CARS.COM — Car buying can be confusing in the best of times. You have to be even more careful when incentives (whether they are cash-back rebates or reduced finance rates) can obscure how much you’re really paying.
Related: Understanding Factory-to-Dealer Incentives
If you decide to take the cash on a car, pickup truck, SUV or minivan, the dealer may insist that it’s the best deal you’re going to get, hoping you’ll leave it there and sign up for the dealership’s financing. Remember, though, that rebates are offered by the manufacturer, and that money doesn’t come out of the dealer’s pocket, so you may still be able to negotiate a better deal.
Experts advise setting a final price for the car first, then calculating the rebates or loan financing from that point. New-car incentives often make consumers forget about trying to get the best overall price, sometimes helping dealers to sell cars at a higher price than they might have without the incentives. How is that possible? By getting the buyer to focus on the monthly payment and not the overall cost of the car, including interest charges.
Another sticking point about low-interest financing is that you must be approved for them, after a credit check. If your credit record is spotty, don’t count on getting those low financing rates. People with a poor credit score generally pay higher rates for financing.
The lowest financing rates may apply only to the shortest loans, generally four years. For loans beyond that, finance rates tend to rise. Ask to see if the best rates apply to what you want to buy and what the limits are on any financing deals. It’s also a good idea to get preapproved beforehand for an auto loan rate from a third-party bank or credit union; that way you’ll have a competitive offer in your back pocket in case the dealer’s terms are too high.
For many automakers, incentives are used to persuade shoppers to purchase a slow-selling model or to help sell off inventory; if a new car is already a big seller, incentives are harder to find.
If you think you’ve walked away with a good deal on the price, rebate and financing, stay sharp through the financing department. Think carefully before agreeing to high-margin extended-service warranties and credit life insurance offers; they may be unnecessary for you. Some shoppers are looking for more peace of mind; if you’re not one of them, decline those offers.

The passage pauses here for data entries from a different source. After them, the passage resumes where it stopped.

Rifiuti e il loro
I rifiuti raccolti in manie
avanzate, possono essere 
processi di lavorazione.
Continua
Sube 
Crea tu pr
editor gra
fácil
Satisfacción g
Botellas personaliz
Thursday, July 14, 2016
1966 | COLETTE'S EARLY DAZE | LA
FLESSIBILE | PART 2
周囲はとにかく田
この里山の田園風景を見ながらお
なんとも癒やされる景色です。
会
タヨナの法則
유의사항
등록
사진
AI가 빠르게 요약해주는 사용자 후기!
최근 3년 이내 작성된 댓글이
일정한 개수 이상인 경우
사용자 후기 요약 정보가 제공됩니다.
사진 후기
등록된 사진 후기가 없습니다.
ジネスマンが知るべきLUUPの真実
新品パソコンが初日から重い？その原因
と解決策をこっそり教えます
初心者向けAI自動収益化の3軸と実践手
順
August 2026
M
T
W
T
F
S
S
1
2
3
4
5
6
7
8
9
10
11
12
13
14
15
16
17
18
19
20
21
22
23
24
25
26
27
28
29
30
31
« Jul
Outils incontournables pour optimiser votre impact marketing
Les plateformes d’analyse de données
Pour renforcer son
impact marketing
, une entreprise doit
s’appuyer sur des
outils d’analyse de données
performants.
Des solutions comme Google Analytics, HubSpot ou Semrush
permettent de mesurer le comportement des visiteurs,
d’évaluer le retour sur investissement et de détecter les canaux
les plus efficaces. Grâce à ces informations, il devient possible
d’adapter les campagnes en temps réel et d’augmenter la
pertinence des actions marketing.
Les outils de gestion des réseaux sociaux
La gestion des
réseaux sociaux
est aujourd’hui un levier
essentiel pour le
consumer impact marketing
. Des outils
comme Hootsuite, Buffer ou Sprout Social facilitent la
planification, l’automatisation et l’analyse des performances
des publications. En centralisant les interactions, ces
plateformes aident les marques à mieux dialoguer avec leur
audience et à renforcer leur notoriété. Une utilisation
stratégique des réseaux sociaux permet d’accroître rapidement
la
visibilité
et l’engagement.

One approach that’s gained popularity: Market research shows that car buyers often put a big chunk of their rebates into moving into a higher trim level of the car they want or use it on other vehicle upgrades.
Getting your best deal is always a complex dance between the model you want, demand for that vehicle, dealer inventory and the available incentives, including manufacturer-to-dealer incentives.
If you have a vehicle to trade in, conduct that transaction last and don’t talk about it until you’ve settled on a price for the vehicle you want. Otherwise, it helps the dealer determine how much you can afford and whether the trade-in value of the car can be introduced into the equation, which can confuse matters.